The flaw affects PeopleSoft Enterprise PeopleTools versions 8.61 and 8.62. Oracle said emergency mitigations are now available, with a full patch forthcoming.

 

Although Oracle's advisory did not explicitly acknowledge active exploitation, Charles Carmakal, CTO at Mandiant — Google Cloud, confirmed on LinkedIn that CVE-2026-35273 is being actively exploited and that Oracle had released mitigations for the flaw.

 

ShinyHunters confirmed to BleepingComputer that the group is behind the attacks, describing its method as a "gadget chain" combining older vulnerabilities with the newly disclosed zero-day to gain entry into PeopleSoft instances. Once inside, the group downloads corporate data and issues ransom demands threatening public disclosure.

 

The threat actor is well known for targeting cloud SaaS platforms, CRM systems, and enterprise applications that hold large volumes of sensitive corporate data.
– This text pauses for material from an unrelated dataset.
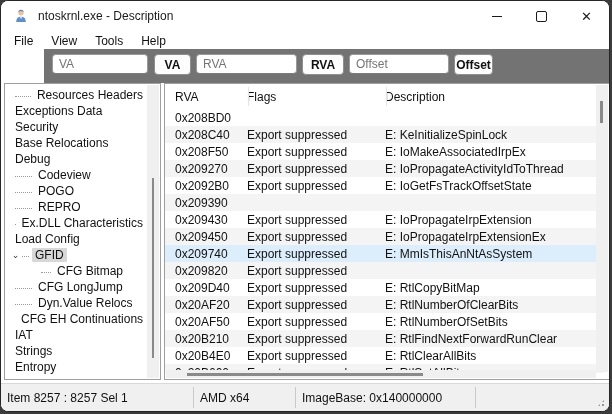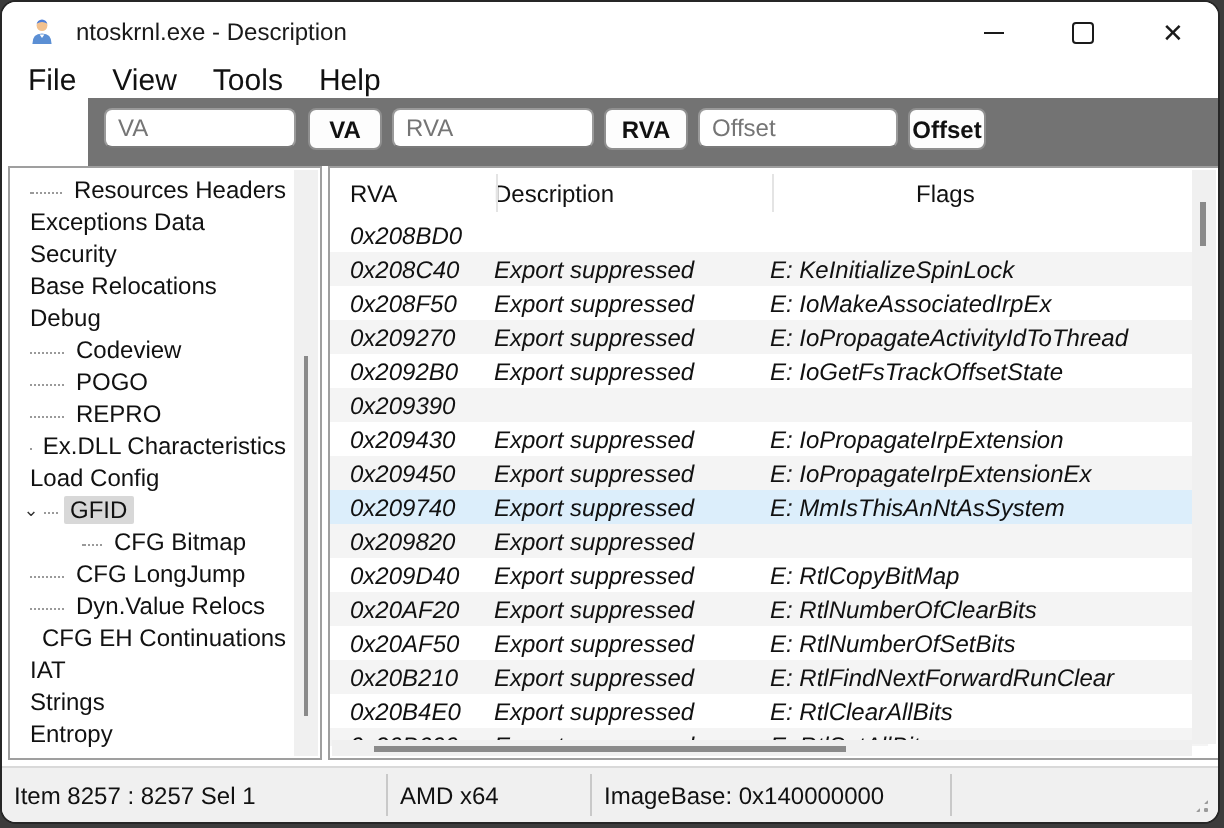"File" .menu-item { font-size: 15px -> 12px }
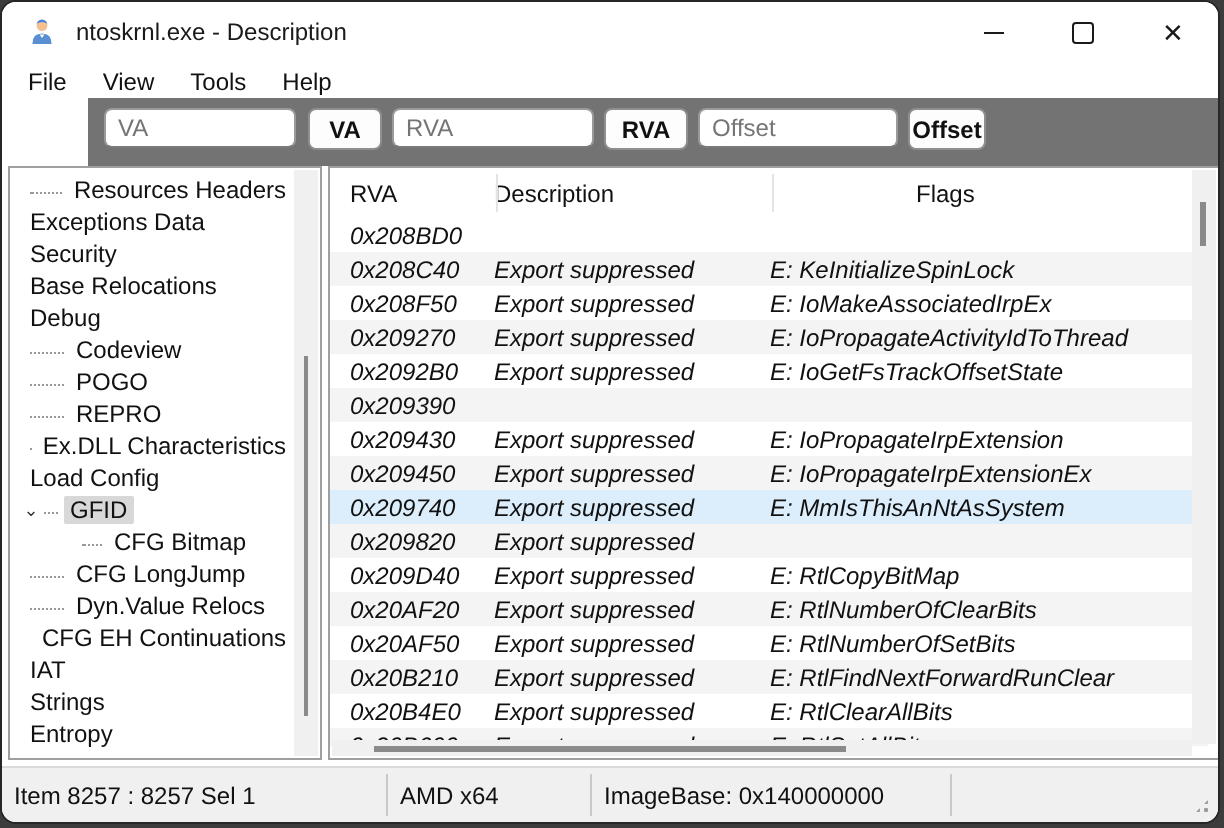"Description" span.th { order: before "Flags" -> after "Flags" }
ShinyHunters has previously been linked to attacks on Snowflake, Salesforce, and third-party integration providers.

 

Cybersecurity researcher "Michael R" identified several exposed online directories containing attack-related tooling and disclosed a set of IP addresses associated with the campaign. Organizations running PeopleSoft are advised to review their logs for connections from those addresses to determine whether they were targeted.

 

The IP addresses flagged include 142.11.200[.]186 through 142.11.200[.]190, as well as 108.174.202[.]99 and 176.120.22[.]24.

 

The scale of the campaign — data allegedly stolen from more than 100 organizations across more than 300 compromised instances — underscores the exposure risk for enterprise platforms that have not yet applied available mitigations.

 

Oracle did not respond to requests for additional comment on the vulnerability or the scope of the attacks.

 

With a patch still pending, security teams running affected PeopleSoft versions face a narrow window to apply Oracle's interim mitigations, audit network logs, and assess whether their environments were among those targeted in the campaign.